** JOB **
Whenever a line in the entries below contains the string "left", copy that line.

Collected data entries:
----------------
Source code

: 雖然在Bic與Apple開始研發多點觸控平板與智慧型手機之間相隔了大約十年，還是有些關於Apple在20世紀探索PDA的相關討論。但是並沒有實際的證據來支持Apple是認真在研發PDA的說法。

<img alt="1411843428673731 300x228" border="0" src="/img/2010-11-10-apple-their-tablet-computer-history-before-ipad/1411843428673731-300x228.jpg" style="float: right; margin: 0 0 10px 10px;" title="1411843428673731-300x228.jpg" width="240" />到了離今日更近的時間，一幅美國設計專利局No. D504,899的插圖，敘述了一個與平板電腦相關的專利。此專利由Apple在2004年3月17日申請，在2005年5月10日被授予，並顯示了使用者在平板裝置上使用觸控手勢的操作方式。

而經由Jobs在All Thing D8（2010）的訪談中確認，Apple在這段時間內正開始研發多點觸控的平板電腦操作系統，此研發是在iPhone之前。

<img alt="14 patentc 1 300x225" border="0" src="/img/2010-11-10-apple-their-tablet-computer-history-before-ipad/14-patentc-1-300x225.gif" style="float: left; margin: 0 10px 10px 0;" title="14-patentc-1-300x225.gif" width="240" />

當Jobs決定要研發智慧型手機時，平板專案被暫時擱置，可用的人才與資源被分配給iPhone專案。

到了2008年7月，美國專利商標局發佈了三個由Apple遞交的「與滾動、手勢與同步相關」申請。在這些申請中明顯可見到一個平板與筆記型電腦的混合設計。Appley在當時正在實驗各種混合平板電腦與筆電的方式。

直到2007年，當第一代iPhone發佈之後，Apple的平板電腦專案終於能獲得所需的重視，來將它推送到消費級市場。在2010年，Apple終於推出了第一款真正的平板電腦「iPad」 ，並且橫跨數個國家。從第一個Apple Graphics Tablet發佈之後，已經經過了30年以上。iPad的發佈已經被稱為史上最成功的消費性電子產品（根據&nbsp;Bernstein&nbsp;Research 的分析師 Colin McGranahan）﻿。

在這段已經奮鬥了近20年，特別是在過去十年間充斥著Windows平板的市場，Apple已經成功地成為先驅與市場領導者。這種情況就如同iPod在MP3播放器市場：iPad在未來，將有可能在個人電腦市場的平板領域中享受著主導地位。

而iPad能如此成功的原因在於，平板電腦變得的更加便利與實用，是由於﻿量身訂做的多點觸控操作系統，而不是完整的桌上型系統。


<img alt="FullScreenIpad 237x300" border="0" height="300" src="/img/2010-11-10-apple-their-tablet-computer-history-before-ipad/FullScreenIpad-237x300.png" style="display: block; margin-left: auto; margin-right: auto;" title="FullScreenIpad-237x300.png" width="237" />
----------------
** RESULT FOR THIS EXERCISE **
<img alt="14 patentc 1 300x225" border="0" src="/img/2010-11-10-apple-their-tablet-computer-history-before-ipad/14-patentc-1-300x225.gif" style="float: left; margin: 0 10px 10px 0;" title="14-patentc-1-300x225.gif" width="240" />
<img alt="FullScreenIpad 237x300" border="0" height="300" src="/img/2010-11-10-apple-their-tablet-computer-history-before-ipad/FullScreenIpad-237x300.png" style="display: block; margin-left: auto; margin-right: auto;" title="FullScreenIpad-237x300.png" width="237" />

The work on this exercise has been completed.